> [REQUIREMENT]: Can you reproduce, word for word, the passage of the film festival post below between "Harry the Hamster - Kevin, an" and "to get Kevin.", inclusive?

> [ARTICLE]:
# # # # # # #
Festivals Are Bustin' Out All Over...
Things have been pretty hectic lately, but I did get a chance to see a bit of the first annual Trenton Film Festival. Not bad, although lots of technical problems at my venue (the beautiful Trenton Marriott). Below are some shorts with some spoilers.
- Fun fact: Ernie Kovacs was born in Trenton in 1919 (who knew?); he got his start in show business with the local papers / radio.
Harry the Hamster - Kevin, an animator at Wizney Studios, is tired of Wizney's tired franchises. He's written a hard-hitting screenplay, Ghosts of Apartheid, based on his friend Rich's experiences in apartheid South Africa. One problem: even with his connections, no one is interested in sad stories: as one well-meaning soul says, "This is America. No one is oppressed anymore." (Snort.) Rich grabs the script, changes the title to Harry the Hamster and His Hamster Adventures!, and slips it under the door of Harvey Fleisner, Wizney's head. Fleisner loves it, gets it into production - and then actually reads the script. Production, though, is too far along - so he decides to make an apartheid-glorying animationfest to get Kevin.
Maybe this is a student film - the actors are a bit too earnest; the script's got weak spots; the unintentional impression is a serious Producers; and the final message is striking but heavy-handed. There are some brilliant bits - the kitchen argument which turns out to take place in Ikea, and the Catcher in the Rye trailer showing an action film with cars, guns, babes (well, one), and Things That Go Big Boom. (Hey, Wizney and Fleisner are pretty creative.) The several restarts from the equipment failures didn't help, either. But I'm not writing off this filmmaker yet - there might be a there there.
# # # # # # #
> [GIVEN ENTRIES]:
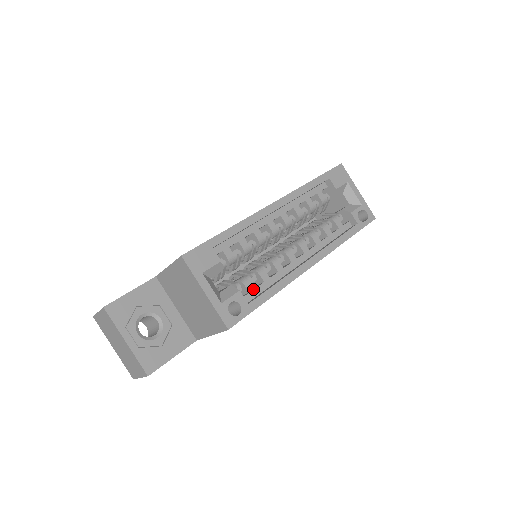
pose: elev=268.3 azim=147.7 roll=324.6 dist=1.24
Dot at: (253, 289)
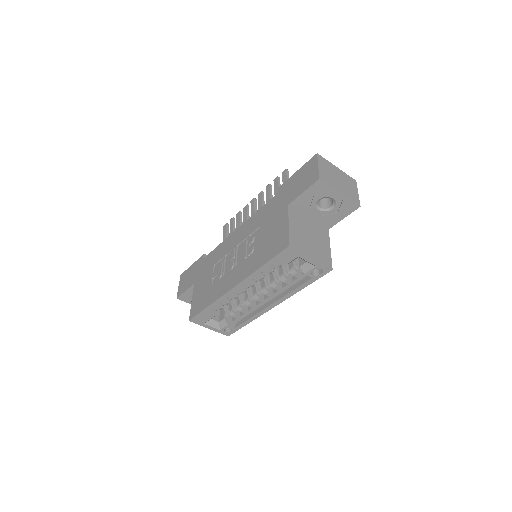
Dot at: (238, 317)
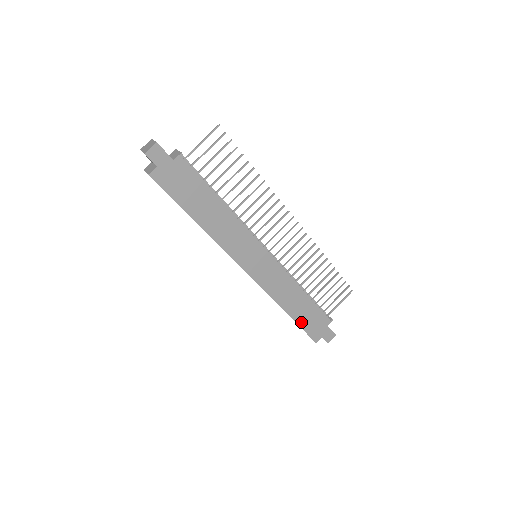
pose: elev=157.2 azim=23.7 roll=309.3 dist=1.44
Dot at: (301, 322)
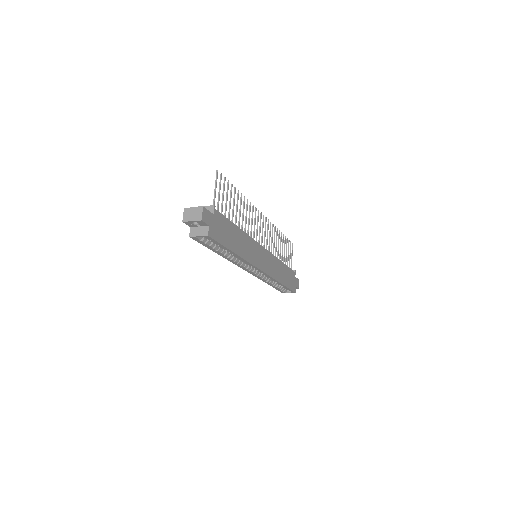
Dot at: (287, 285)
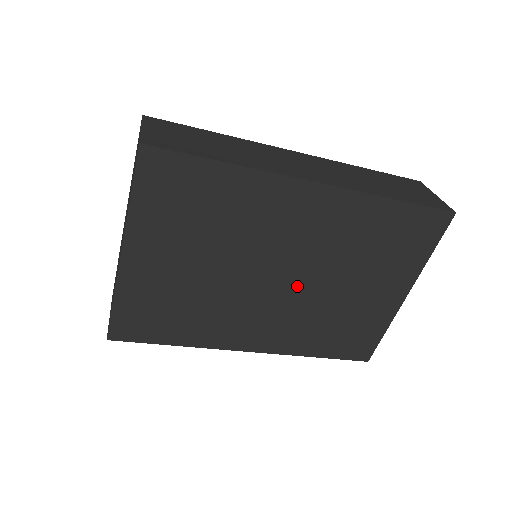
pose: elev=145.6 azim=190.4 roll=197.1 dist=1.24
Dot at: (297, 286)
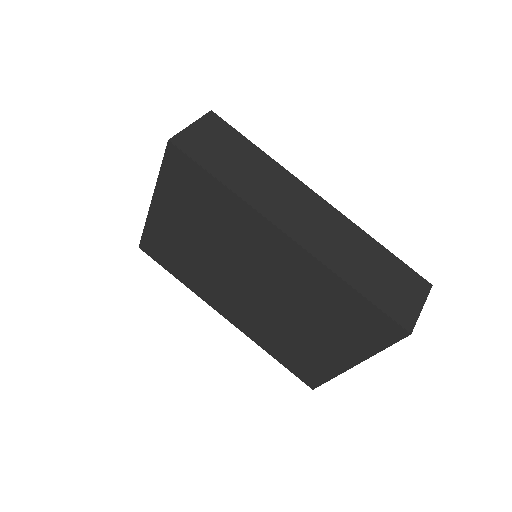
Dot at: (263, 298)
# # # # # # #
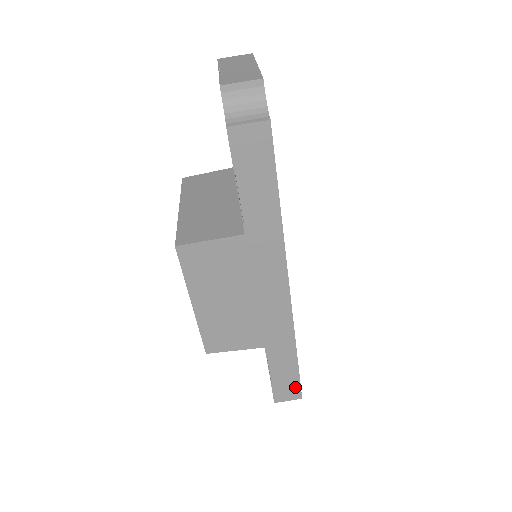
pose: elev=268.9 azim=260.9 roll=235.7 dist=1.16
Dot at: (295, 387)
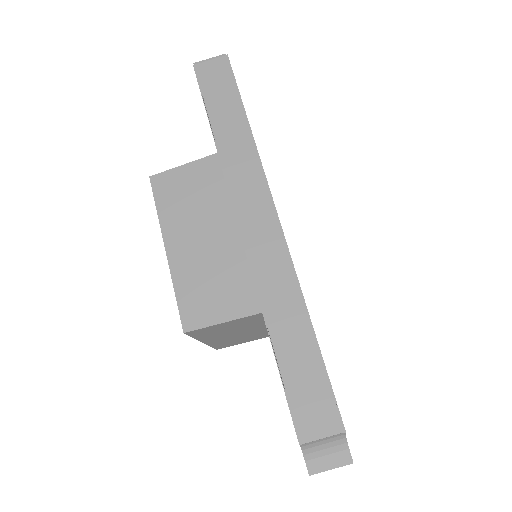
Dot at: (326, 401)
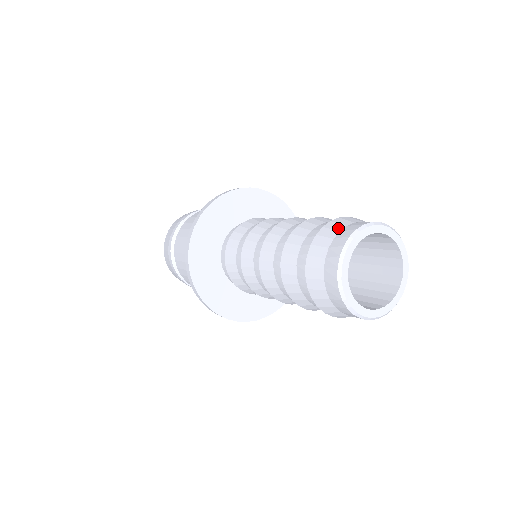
# # # # # # #
> [RESPONSE TO THIS EXERCISE]:
Harry the Hamster - Kevin, an animator at Wizney Studios, is tired of Wizney's tired franchises. He's written a hard-hitting screenplay, Ghosts of Apartheid, based on his friend Rich's experiences in apartheid South Africa. One problem: even with his connections, no one is interested in sad stories: as one well-meaning soul says, "This is America. No one is oppressed anymore." (Snort.) Rich grabs the script, changes the title to Harry the Hamster and His Hamster Adventures!, and slips it under the door of Harvey Fleisner, Wizney's head. Fleisner loves it, gets it into production - and then actually reads the script. Production, though, is too far along - so he decides to make an apartheid-glorying animationfest to get Kevin.